De fato, quase 40% das teleconferências de resultados das empresas do S&P 500 mencionaram “câmbio”, com a Apple prevendo que esses ventos contrários persistam, segundo o Goldman Sachs. Embora o último trimestre da Amazon tenha sido geralmente positivo, investidores estão preocupados com a projeção para o primeiro trimestre, que ficou abaixo das expectativas, em parte devido ao forte impacto cambial. Um dólar forte reduz a demanda por exportações e o valor dos lucros obtidos no exterior.
“A força do dólar pode prejudicar muito essas empresas mesmo sem tarifas e pesar sobre partes de seus negócios”, disse Patrick Fruzzetti, gestor de portfólio da Rose Advisors.
Quando o dólar subiu mais de 25% em meados de 2014, e novamente na mesma magnitude entre 2021 e 2022, as empresas do S&P 500 experimentaram uma recessão de lucros. A alta de 10% do dólar combinada com choques tarifários no início de 2018, durante o primeiro governo Trump, contribuiu para outro golpe nos lucros e uma subsequente queda de quase 20% no S&P 500 naquele ano.
Há um amplo consenso de que o dólar “vai permanecer mais alto” e “persistir em 2025”, disse Paula Comings, chefe de vendas de câmbio do U.S. Bancorp.

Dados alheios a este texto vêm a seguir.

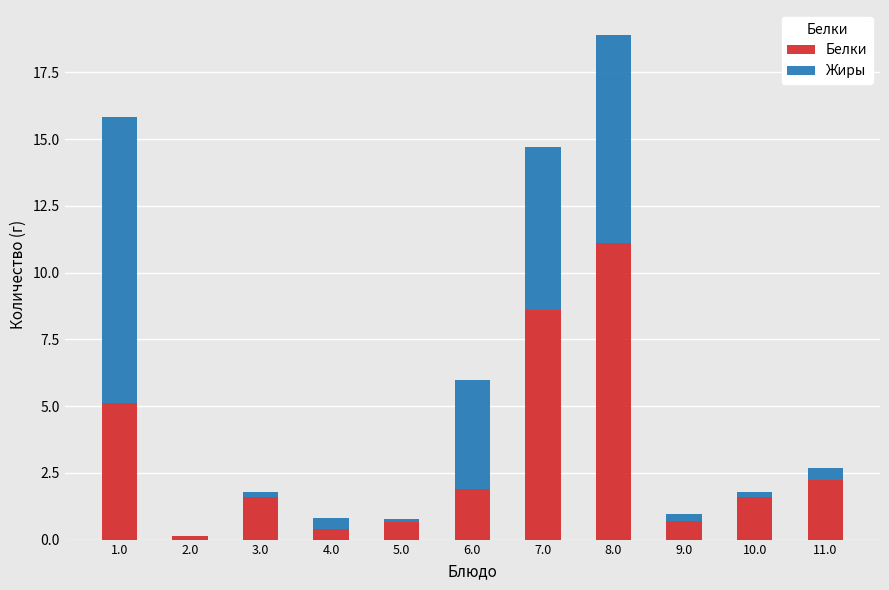

At which label does Белки reach its peak?

8.0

Embora os investidores em ações tendam a ignorar o impacto negativo de um dólar forte sobre os lucros, com as avaliações das ações negociando próximas às máximas históricas, eles estão prestando muita atenção. Um índice Bloomberg que acompanha as chamadas ações “Magnificent Seven” (Apple, Microsoft, Alphabet, Amazon, Nvidia, Meta e Tesla) está precificado em 30 vezes os lucros projetados para os próximos 12 meses, acima das cerca de 20 vezes do final de 2022 e bem acima do S&P 500, que está em 22 vezes.
Com os EUA impondo uma tarifa de 10% sobre todos os produtos chineses, as Magnificent Seven podem enfrentar alguns problemas. A Tesla tem a maior exposição de receita à China, com mais de 20%, seguida pela Nvidia e Apple com aproximadamente 16%, segundo Ryan Grabinski, diretor de estratégia de investimentos da Strategas. Apenas a Meta tem exposição de receita ao Canadá, de apenas 2,1%, enquanto nenhuma das Mag 7 tem exposição material ao México.
“As tarifas chinesas e qualquer retaliação subsequente da China são mais preocupantes para o mercado do ponto de vista da receita”, disse Grabinski.
Para Gina Martin Adams, estrategista-chefe de ações da Bloomberg Intelligence, as tarifas são um risco, dado que as empresas internacionais dependem mais do mercado americano agora do que quando Trump impôs tarifas em seu primeiro mandato.
“O dilema é se as empresas multinacionais vão realocar sua produção para os EUA ou procurar outros parceiros comerciais e destinos de receita”, disse Martin Adams.
O dólar, as ações e os lucros têm estado fortemente correlacionados desde a pandemia — um desenvolvimento incomum que poderia voltar ao normal se a alta da moeda continuar, explicou Martin Adams. Isso significaria problemas para empresas que impulsionaram a recuperação dos lucros, incluindo ações da Nvidia, Alphabet, Amazon, Tesla e Broadcom — todas tendem a ser mais sensíveis do que o mercado em geral a grandes movimentos do dólar.
Naturalmente, o dólar, as ações e os lucros não se moveram em sincronia durante a maior parte dos ciclos econômicos de 2010 a 2019. Mas isso mudou após a pandemia alterar os negócios normais das empresas, então os investidores podem estar com uma falsa sensação de segurança de que os lucros corporativos e as ações podem resistir a um dólar significativamente forte, acrescentou Martin Adams.
Enquanto isso, acredita-se que um dólar americano em alta compense parte do risco das tarifas propostas por Trump ao amenizar o impacto inflacionário das taxas. O mercado de ações também está focado no lado positivo da agenda pró-crescimento do presidente.
No entanto, o tipo de cortes de impostos sendo considerados em Washington pode reduzir a carga tributária do S&P 500 em apenas cerca de metade do pacote de 2017, segundo a Bloomberg Intelligence. Isso adiciona outro obstáculo para as empresas americanas atingirem o crescimento acentuado de lucros por ação acima de 20% embutido no índice de referência para os próximos 12 meses.